WHAT THE TASK REQUIRES:
Print every text line of the records below verbatim, and leave the pictures out.

* Begin STORED DATA *

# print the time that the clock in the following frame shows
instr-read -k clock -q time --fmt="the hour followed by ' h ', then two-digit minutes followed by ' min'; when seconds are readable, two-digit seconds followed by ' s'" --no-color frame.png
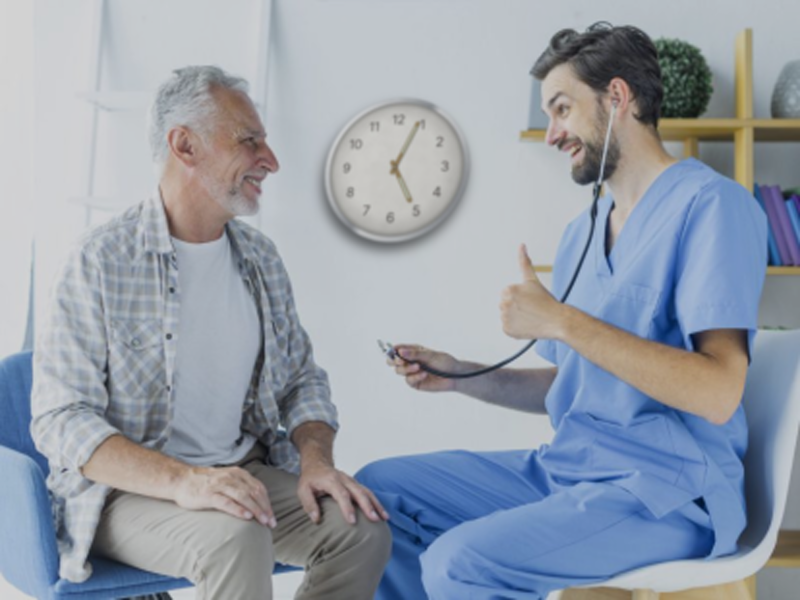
5 h 04 min
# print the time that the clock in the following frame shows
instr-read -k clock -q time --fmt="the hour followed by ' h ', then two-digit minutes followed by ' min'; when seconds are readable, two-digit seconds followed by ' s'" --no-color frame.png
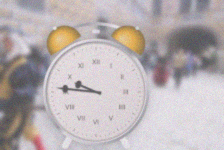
9 h 46 min
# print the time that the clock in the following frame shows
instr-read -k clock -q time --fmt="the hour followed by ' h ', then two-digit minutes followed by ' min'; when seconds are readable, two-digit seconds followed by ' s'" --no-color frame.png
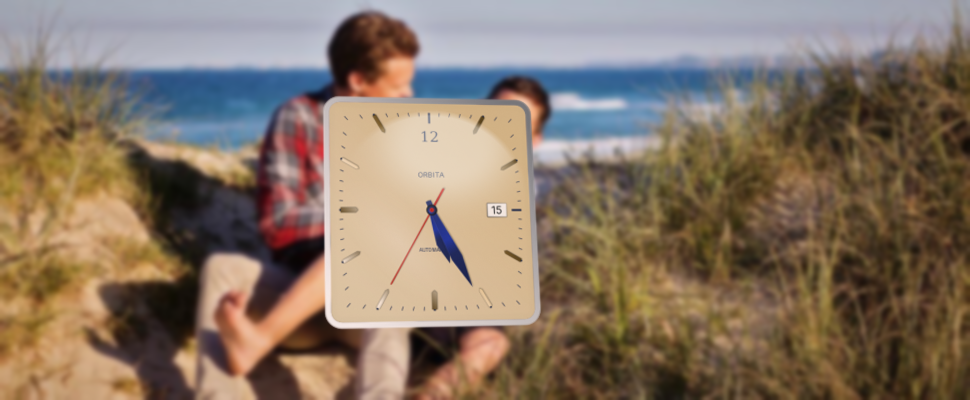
5 h 25 min 35 s
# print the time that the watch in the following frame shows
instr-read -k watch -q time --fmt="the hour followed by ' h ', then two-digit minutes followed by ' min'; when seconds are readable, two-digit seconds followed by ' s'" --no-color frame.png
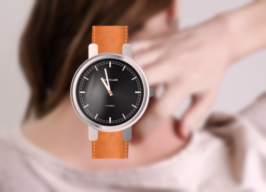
10 h 58 min
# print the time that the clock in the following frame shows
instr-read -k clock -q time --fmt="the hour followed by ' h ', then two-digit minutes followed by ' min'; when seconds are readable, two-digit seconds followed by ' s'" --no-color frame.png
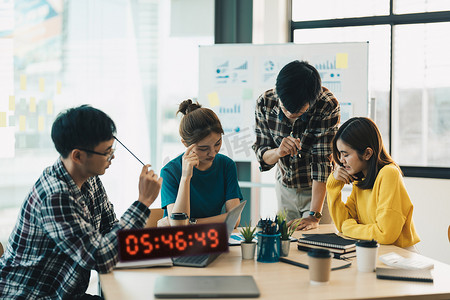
5 h 46 min 49 s
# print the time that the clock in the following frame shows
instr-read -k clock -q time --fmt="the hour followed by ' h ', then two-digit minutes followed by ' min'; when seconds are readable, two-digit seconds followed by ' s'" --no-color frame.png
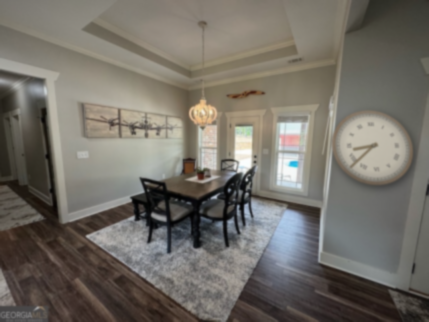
8 h 38 min
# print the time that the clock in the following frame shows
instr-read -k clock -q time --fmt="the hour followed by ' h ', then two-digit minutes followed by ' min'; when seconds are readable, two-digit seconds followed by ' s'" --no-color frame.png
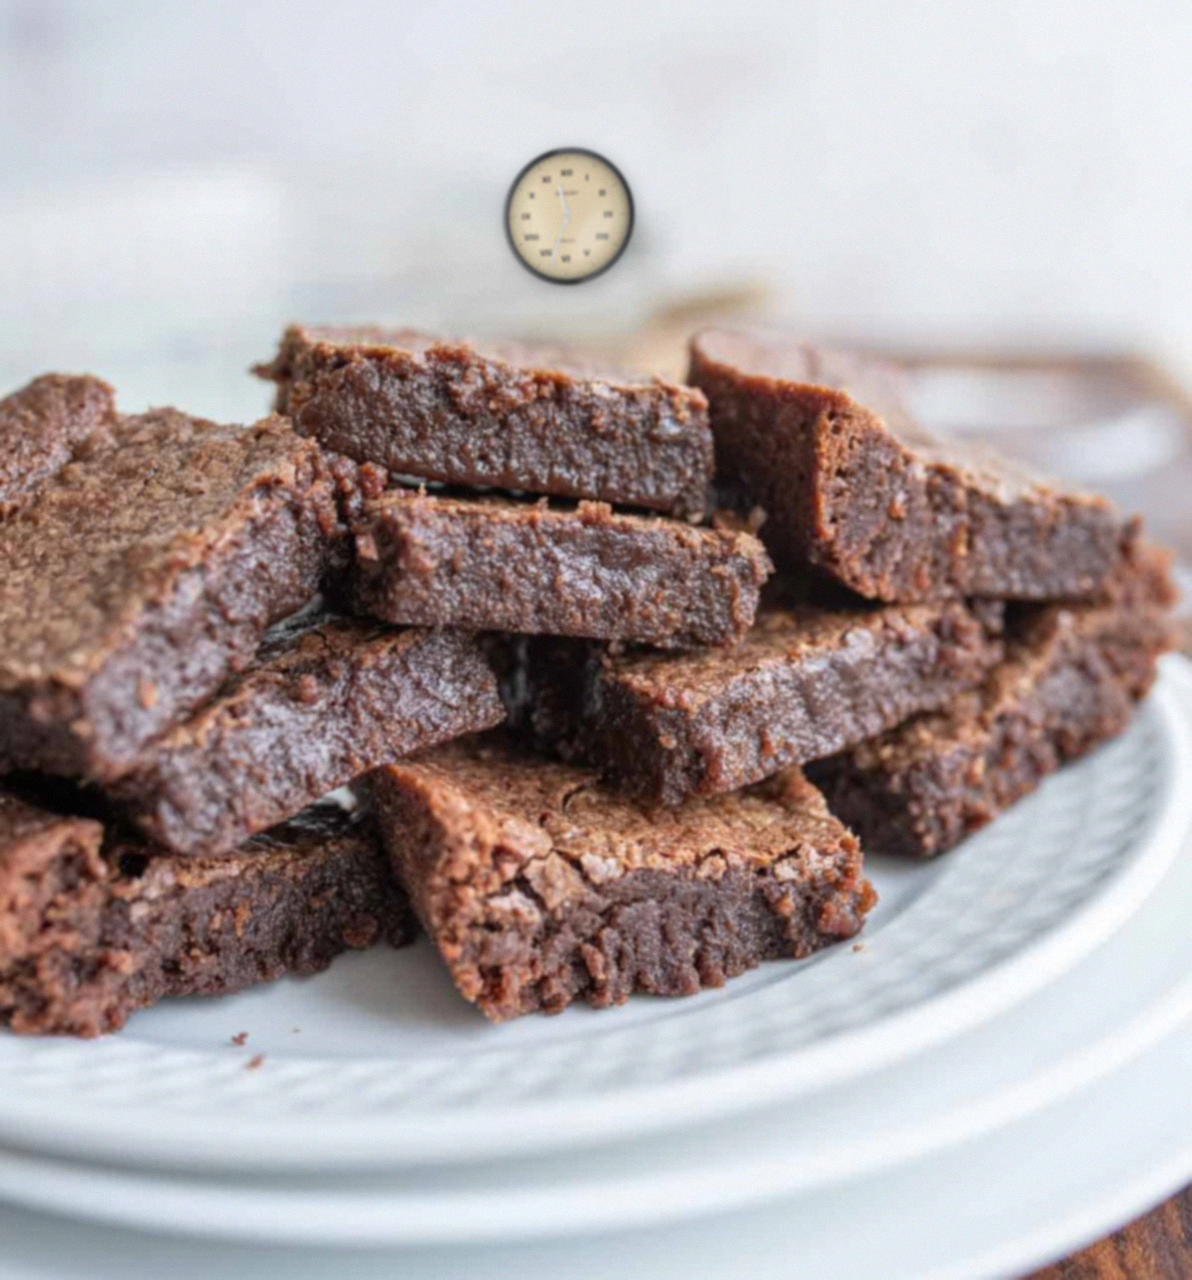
11 h 33 min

* End STORED DATA *

WORKED ANSWER:
# print the time that the clock in the following frame shows
instr-read -k clock -q time --fmt="the hour followed by ' h ', then two-digit minutes followed by ' min'; when seconds are readable, two-digit seconds followed by ' s'" --no-color frame.png
5 h 04 min
# print the time that the clock in the following frame shows
instr-read -k clock -q time --fmt="the hour followed by ' h ', then two-digit minutes followed by ' min'; when seconds are readable, two-digit seconds followed by ' s'" --no-color frame.png
9 h 46 min
# print the time that the clock in the following frame shows
instr-read -k clock -q time --fmt="the hour followed by ' h ', then two-digit minutes followed by ' min'; when seconds are readable, two-digit seconds followed by ' s'" --no-color frame.png
5 h 25 min 35 s
# print the time that the watch in the following frame shows
instr-read -k watch -q time --fmt="the hour followed by ' h ', then two-digit minutes followed by ' min'; when seconds are readable, two-digit seconds followed by ' s'" --no-color frame.png
10 h 58 min
# print the time that the clock in the following frame shows
instr-read -k clock -q time --fmt="the hour followed by ' h ', then two-digit minutes followed by ' min'; when seconds are readable, two-digit seconds followed by ' s'" --no-color frame.png
5 h 46 min 49 s
# print the time that the clock in the following frame shows
instr-read -k clock -q time --fmt="the hour followed by ' h ', then two-digit minutes followed by ' min'; when seconds are readable, two-digit seconds followed by ' s'" --no-color frame.png
8 h 38 min
# print the time that the clock in the following frame shows
instr-read -k clock -q time --fmt="the hour followed by ' h ', then two-digit minutes followed by ' min'; when seconds are readable, two-digit seconds followed by ' s'" --no-color frame.png
11 h 33 min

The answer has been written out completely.